Mr. Gaman believes there is broad local support for the plan, while opposition is coming from those who are “more ideologically zealous and live farther away.” 

“But this is a situation where ideology doesn’t quite dovetail with reality,” he added.  

Still, not everyone shares his confidence in the plan. Woody Elliott, a former natural resource manager for State Parks and a Seahaven resident, acknowledges that the project may offer some reassurance to locals who live with the constant specter of wildfire, but he fears the inevitability of a flame-filled future. 

“If people think it’s going to cut down the risk of catastrophic wildfire, they have another thing coming,” he said. “A strong wind is going to drive any fire through our forest. No matter what state it’s in.”  

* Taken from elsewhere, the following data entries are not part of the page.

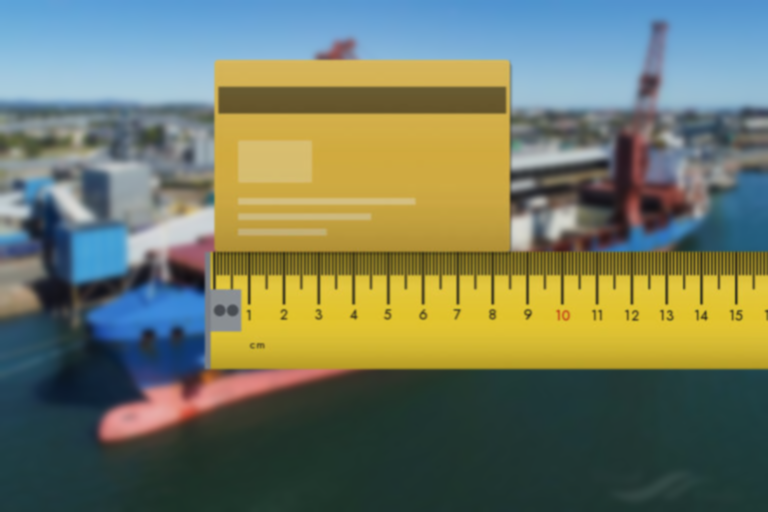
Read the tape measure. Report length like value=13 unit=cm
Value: value=8.5 unit=cm
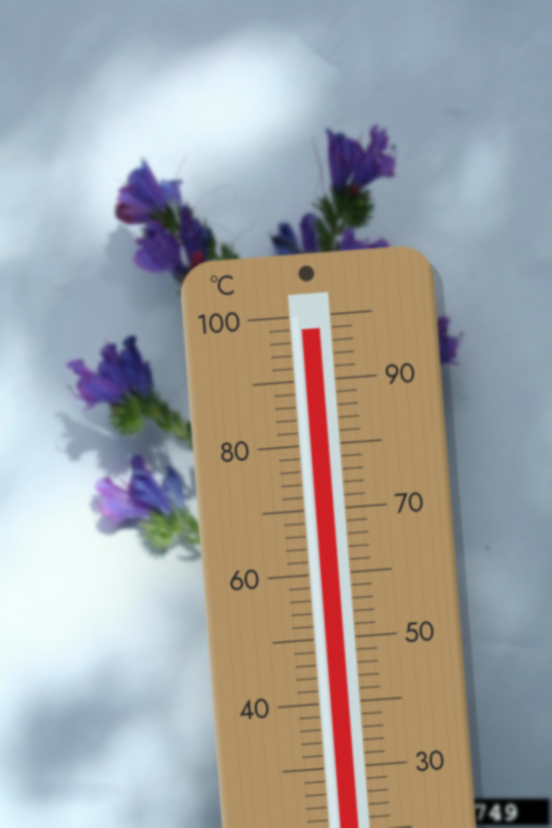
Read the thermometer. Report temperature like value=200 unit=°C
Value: value=98 unit=°C
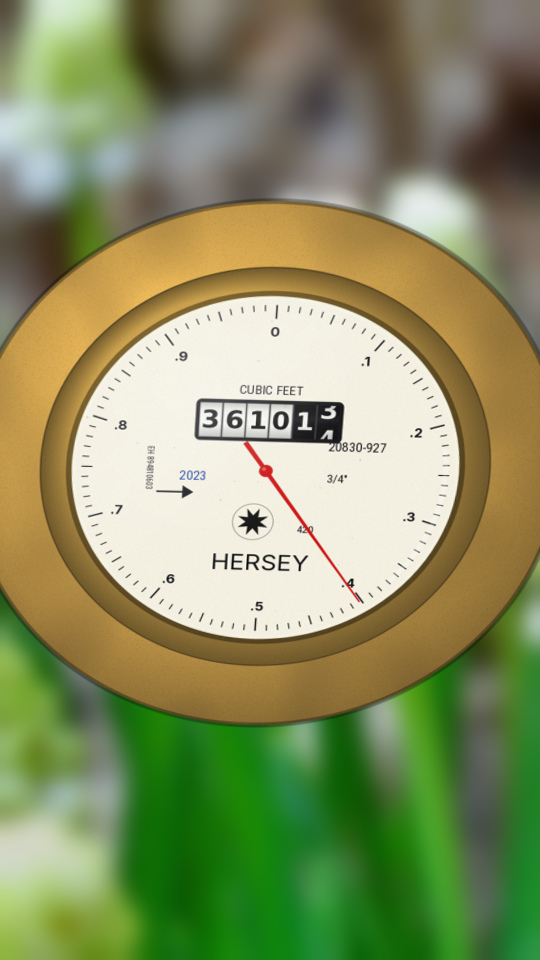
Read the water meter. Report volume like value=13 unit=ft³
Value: value=361013.40 unit=ft³
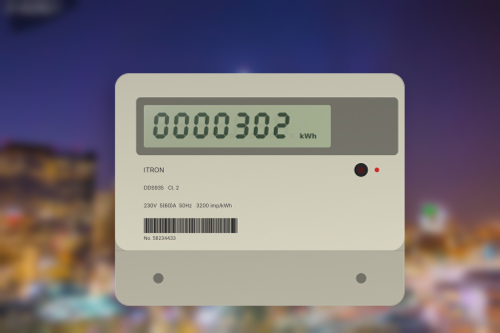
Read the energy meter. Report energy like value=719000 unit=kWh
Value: value=302 unit=kWh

California lawmakers have channeled $2.6 billion into an array of wildfire prevention measures, with the goal of burning 400,000 acres—an area larger than Los Angeles—annually by 2025. The Tomales Bay forest resilience plan represents a sliver of this effort, but it has become emblematic of the state’s broader struggle to balance fire management with ecological preservation.

For some environmentalists, the plan evokes a legacy of distrust in government agencies from nearly a century of state-sanctioned clear-cutting. They accuse these agencies of prioritizing logging and monetary interests over conservation, and of misappropriating Indigenous practices to justify aggressive interventions that bear little resemblance to traditional stewardship. 

“We’ve fooled ourselves into thinking that saving nature demands more human intervention—this time wielding chainsaws and bulldozers masquerading as protectors of the very forests they once endangered,” Mr. Gescheidt said. “How are we still clinging to the illusion that we’re in control?”